Adapted from a recipe by Cathy Whims of Nostrana, from The Oregonian Cookbook
Note: I divided this recipe in half, omitted the (1 tbsp.) white wine and substituted about ½ tsp. of soy lecithin granules for the raw egg yolk. I also didn’t soak the radicchio in ice water for the full 2 hours, which would have made its flavor milder, but I like its bitter taste. For the croutons, I used an organic rosemary boule, which was delicious with the radicchio.
1 large head radicchio
¼ cup grated parmigiano-reggiano cheese
1 cup cubed (3/4-inch) focaccia or other open-textured, herb-flavored artisan bread
2 tbsp. unsalted butter
1 tbsp. (total) chopped fresh sage and rosemary
1 garlic clove, peeled
1 ½ tbsp. red wine vinegar
1 tbsp. mayonnaise
2 oil-packed anchovy fillets, finely chopped
½ tsp. soy lecithin granules (a substitution for 1 egg yolk)
½ cup extra-virgin olive oil
Fresh ground black pepper
1. Tear the radicchio into 1 ½-inch pieces and soak in ice water while you make the croutons and dressing.
2. Preheat oven to 375 F. Bake the bread cubes on a large baking sheet until toasted all over, about 10 to 15 minutes. In a medium to large skillet over medium-low heat, melt the butter with the fresh chopped herbs until fragrant. Add the toasted bread cubes and toss to coat. Set aside to cool.
3. Smash the garlic clove then mash it finely with a pinch of salt in a mortar and pestle (lacking that, I use a 1-cup glass measuring cup and the rounded end of a cocktail muddler). Add garlic to a food processor (or blender) along with the vinegar, mayonnaise, anchovies and lecithin (or egg yolk). Begin processing then slowly drizzle the olive oil through the feed tube until the dressing is emulsified. Season to taste with salt and fresh-ground black pepper.
4. Drain the radicchio and spin it in a salad spinner to dry. Transfer radicchio to a large salad bowl and add enough dressing to coat it well. Toss to combine then add the croutons and a generous sprinkle of parmesan.
Pan-Seared Pork Chops with Thyme and Bacon Crumbs
Adapted from a recipe by Gabriel Rucker of Le Pigeon, from The Oregonian Cookbook
Note: Like the Nostrana Salad, I divided this in half, since I was cooking for two. I didn’t make any other changes. To make fresh bread crumbs, use slightly stale good-quality bread (I used a few slices of sourdough). Tear the bread into pieces and add to a food processor. Pulse a few times until the bread is reduced to crumbs.
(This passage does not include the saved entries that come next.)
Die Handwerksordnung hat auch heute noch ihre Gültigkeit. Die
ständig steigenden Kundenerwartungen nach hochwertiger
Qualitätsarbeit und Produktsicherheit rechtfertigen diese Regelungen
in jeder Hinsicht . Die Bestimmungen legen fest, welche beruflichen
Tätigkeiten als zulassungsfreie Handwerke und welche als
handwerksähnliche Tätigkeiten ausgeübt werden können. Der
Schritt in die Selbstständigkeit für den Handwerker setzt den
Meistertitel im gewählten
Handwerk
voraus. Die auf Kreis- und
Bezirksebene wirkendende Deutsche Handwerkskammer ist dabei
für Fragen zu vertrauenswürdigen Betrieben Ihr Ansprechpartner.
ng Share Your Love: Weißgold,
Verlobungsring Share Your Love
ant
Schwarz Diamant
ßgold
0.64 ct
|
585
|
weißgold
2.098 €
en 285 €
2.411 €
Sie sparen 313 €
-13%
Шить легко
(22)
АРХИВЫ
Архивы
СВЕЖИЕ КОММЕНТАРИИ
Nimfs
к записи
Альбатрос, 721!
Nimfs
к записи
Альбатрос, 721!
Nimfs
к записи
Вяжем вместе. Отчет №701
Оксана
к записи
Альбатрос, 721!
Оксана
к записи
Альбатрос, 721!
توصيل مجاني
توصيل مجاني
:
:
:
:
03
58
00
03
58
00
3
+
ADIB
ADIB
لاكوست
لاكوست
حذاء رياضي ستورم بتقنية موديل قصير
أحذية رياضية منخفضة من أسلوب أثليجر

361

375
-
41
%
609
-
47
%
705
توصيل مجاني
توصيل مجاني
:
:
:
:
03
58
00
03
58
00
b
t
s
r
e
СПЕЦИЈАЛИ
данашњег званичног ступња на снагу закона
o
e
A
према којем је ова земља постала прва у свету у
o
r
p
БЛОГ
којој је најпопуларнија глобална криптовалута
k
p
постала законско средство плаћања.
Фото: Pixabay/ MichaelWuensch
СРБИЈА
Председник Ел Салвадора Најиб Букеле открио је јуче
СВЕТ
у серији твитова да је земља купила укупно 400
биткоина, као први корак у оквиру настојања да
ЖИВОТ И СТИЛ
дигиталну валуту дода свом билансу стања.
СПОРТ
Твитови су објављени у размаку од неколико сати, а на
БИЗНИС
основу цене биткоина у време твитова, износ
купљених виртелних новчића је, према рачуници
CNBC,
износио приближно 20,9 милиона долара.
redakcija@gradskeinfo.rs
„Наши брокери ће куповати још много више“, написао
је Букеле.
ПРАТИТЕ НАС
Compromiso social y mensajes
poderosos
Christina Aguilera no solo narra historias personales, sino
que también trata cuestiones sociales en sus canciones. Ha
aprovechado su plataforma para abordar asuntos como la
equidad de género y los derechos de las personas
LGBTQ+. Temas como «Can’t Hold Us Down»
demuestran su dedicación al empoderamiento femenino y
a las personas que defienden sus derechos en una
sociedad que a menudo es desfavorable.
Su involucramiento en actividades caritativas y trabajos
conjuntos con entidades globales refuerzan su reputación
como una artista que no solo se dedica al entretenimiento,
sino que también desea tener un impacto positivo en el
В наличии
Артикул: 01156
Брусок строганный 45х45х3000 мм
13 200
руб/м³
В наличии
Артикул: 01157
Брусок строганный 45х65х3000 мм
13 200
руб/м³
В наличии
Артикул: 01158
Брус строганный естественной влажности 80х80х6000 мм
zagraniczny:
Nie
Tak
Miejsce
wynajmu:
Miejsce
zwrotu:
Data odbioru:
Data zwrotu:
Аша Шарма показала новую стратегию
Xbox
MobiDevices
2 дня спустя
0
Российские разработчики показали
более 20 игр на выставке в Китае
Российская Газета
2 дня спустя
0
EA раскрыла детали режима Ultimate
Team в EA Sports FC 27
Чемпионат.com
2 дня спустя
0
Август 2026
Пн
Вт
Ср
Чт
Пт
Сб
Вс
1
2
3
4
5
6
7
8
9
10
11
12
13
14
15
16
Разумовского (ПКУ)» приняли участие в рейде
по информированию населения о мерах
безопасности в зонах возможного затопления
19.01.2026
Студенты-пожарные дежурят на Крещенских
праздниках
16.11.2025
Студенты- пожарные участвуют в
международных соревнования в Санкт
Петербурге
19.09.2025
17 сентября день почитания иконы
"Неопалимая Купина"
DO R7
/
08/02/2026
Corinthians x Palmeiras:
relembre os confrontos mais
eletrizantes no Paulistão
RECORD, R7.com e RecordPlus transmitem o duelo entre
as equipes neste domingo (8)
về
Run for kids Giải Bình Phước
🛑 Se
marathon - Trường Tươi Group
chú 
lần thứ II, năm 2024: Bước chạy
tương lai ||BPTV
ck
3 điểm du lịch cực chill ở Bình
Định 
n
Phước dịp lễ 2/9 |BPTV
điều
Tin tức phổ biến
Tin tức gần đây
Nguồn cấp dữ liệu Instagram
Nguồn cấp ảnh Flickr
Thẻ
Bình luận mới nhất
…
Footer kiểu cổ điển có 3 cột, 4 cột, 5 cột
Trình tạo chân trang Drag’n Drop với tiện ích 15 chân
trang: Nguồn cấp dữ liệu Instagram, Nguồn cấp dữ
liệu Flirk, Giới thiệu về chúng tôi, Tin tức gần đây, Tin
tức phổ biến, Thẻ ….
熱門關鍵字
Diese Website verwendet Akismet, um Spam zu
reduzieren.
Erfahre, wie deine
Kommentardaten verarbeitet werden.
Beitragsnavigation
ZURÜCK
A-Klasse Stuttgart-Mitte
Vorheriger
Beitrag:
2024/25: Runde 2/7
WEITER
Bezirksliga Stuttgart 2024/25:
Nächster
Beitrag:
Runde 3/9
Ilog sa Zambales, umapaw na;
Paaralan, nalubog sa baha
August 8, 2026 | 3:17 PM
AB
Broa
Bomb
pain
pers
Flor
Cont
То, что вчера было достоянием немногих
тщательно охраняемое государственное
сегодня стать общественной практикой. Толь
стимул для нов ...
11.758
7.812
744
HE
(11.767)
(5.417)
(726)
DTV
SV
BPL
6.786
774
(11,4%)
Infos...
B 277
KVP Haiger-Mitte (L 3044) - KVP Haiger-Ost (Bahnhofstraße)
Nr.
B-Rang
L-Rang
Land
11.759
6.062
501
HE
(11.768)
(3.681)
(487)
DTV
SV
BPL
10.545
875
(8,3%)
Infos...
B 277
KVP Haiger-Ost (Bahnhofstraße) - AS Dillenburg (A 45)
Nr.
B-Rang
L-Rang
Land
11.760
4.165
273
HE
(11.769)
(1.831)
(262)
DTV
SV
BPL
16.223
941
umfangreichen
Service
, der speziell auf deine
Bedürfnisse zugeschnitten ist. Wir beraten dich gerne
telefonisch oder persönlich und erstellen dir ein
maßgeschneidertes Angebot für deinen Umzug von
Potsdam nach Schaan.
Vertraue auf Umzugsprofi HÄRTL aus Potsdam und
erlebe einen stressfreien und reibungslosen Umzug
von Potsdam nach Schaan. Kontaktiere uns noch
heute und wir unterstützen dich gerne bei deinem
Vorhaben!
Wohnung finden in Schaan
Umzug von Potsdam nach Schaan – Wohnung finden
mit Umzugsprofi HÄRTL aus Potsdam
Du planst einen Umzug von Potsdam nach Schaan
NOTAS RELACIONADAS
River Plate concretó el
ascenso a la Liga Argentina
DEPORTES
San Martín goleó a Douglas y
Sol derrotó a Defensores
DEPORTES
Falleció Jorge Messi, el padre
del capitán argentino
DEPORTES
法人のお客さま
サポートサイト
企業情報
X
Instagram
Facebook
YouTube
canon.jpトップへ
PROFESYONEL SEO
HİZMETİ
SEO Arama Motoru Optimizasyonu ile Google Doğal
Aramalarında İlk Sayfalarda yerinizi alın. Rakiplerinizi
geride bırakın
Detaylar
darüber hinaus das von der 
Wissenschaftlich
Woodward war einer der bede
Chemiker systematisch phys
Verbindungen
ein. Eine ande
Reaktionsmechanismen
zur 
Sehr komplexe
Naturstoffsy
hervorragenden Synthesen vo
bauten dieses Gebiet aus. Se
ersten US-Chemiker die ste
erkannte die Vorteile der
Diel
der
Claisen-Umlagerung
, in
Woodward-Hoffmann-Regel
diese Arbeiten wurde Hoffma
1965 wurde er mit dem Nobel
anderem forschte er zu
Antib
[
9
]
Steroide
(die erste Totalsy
2 tsp. bacon fat (may substitute butter)
3/8 cup fresh bread crumbs (see note above)
Salt and fresh-ground black pepper, to taste
2 bone-in pork chops, cut 1 to 1 ¼ inches thick (Chef Rucker recommends avoiding pork that has been injected with salt solution)
1 tbsp. olive oil
1 tbsp. unsalted butter
6-8 thyme sprigs
1. In a small frying pan, heat bacon fat over medium heat until melted. Ad breadcrumbs, stir to coat with the fat and cook, stirring frequently, until crumbs are golden brown, about 5 to 7 minutes. Season with salt and pepper and set aside.
2. Pat chops dry with paper towels and season liberally with salt. In a medium skillet, heat oil over medium-high heat until hot (it should shimmer). Place the pork chops in the pan spaced apart a bit. Add the butter and scatter the thyme sprigs in the pan. Cook chops until well browned, about 6 minutes, then flip them over and continue cooking until lightly browned and cooked through to 140 F (medium), about 3 to 5 minutes longer (mine took a bit longer to reach temperature, but I also cooked through over slightly lower heat).
3. Transfer pork to serving platter, spoon some of the butter from the pan over the chops and allow them to cool for about 5 minutes. Just before serving, squeeze lemon juice over the chops and top with a handful of the breadcrumbs.